Her efforts to promote foreign masterpieces in Russia despite pressure from the state’s cultural authorities brought Antonova acclaim worldwide. As director, she spearheaded major exhibitions of modern artists at the Pushkin, often through exchanges with international art holdings.
In an interview with the German outlet Der Spiegel in 2012, Antonova recounted one such experience: “When the Moscow-Paris Exhibition, with works by Chagall and Kandinsky, was to be brought to Moscow in 1981, the director of the famous State Tretyakov Gallery said: ‘Over my dead body.’ Well, we don’t like dead bodies, so we held the show at the Pushkin Museum. It was a breakthrough.”
Her tenure at the Pushkin included blockbuster exhibitions of Cubism, the treasures of Tutankhamun’s tomb, and the Mona Lisa, which was shown in museum’s gallery behind bulletproof glass.

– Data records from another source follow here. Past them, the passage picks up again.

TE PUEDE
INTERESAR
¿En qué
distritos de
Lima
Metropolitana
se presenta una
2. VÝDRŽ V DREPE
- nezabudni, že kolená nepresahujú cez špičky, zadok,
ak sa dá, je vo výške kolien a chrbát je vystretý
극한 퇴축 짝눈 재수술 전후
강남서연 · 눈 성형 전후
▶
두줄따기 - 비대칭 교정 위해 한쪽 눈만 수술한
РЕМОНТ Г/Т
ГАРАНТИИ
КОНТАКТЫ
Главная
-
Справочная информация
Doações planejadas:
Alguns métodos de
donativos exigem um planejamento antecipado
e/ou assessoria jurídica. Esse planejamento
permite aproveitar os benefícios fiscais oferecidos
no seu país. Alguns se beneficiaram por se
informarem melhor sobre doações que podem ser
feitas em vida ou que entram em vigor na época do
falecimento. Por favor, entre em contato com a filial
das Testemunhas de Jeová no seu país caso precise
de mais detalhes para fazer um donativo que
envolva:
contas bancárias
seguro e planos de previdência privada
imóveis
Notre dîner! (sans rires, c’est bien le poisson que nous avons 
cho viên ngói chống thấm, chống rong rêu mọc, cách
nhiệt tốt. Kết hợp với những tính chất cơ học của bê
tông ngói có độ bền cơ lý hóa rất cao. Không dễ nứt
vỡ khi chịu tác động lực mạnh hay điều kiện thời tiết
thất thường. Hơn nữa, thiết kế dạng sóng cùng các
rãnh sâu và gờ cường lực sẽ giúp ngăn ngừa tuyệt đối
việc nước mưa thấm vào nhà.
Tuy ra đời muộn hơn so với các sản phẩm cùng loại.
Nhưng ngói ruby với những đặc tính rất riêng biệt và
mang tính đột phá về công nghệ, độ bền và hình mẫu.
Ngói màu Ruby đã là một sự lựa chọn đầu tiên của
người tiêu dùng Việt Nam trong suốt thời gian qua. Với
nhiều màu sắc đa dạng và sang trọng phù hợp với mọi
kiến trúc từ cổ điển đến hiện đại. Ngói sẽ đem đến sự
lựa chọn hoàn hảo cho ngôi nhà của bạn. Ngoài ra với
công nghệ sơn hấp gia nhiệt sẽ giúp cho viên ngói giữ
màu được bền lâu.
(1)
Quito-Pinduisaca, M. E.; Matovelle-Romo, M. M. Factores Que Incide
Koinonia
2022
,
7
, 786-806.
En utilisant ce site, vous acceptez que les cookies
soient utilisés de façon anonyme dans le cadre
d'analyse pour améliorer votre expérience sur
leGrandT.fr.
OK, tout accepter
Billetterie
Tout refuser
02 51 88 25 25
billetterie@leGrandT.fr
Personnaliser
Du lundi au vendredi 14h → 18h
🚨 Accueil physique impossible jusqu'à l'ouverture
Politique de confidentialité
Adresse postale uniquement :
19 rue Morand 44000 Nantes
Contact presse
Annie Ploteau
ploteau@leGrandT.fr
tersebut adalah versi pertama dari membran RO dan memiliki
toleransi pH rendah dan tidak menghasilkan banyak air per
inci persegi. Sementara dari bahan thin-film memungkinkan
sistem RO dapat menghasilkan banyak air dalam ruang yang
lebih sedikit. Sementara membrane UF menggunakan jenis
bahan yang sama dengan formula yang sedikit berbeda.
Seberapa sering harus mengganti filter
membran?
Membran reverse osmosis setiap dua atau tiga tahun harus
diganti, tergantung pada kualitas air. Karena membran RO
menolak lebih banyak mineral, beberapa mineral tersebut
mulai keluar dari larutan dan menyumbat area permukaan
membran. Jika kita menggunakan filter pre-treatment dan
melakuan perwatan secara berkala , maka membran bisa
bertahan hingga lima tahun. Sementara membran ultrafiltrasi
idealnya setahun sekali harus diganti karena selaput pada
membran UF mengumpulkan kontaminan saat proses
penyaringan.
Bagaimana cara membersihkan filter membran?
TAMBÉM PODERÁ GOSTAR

She also oversaw landmark presentations of artworks taken from Germany by Stalin’s Red Army, which are considered “trophy art” in Russia and remain a point of international controversy.
Antonova defended their presentation, often citing the destruction of Moscow’s cultural sites by the Nazis she experienced as a youth. “A country is liable, with its own cultural treasures, for the damage it inflicts on the cultural heritage of another nation,” she said.
She travelled and lectured extensively until the coronavirus pandemic, garnering a reputation as a charismatic figure. (In 2007, the octogenarian was photographed outside the museum with the actor Jeremy Irons on back of a motorcycle for the opening of a show of American art; they drove “to the Lenin museum and back” afterward.) She had a relationship with some of Russia’s most prominent politicians, including Boris Yeltsin and Vladimir Putin, who shared his “deep condolences” at the new of her death. Putin awarded her multiple medals for her cultural contributions and she served as his presidential campaign representative.
Antonova, though, maintained that she solely served the museum, once saying, “Politicians come and go, but art is eternal. Believe me, I would have trouble listing all the culture ministers of Russia and the Soviet Union.”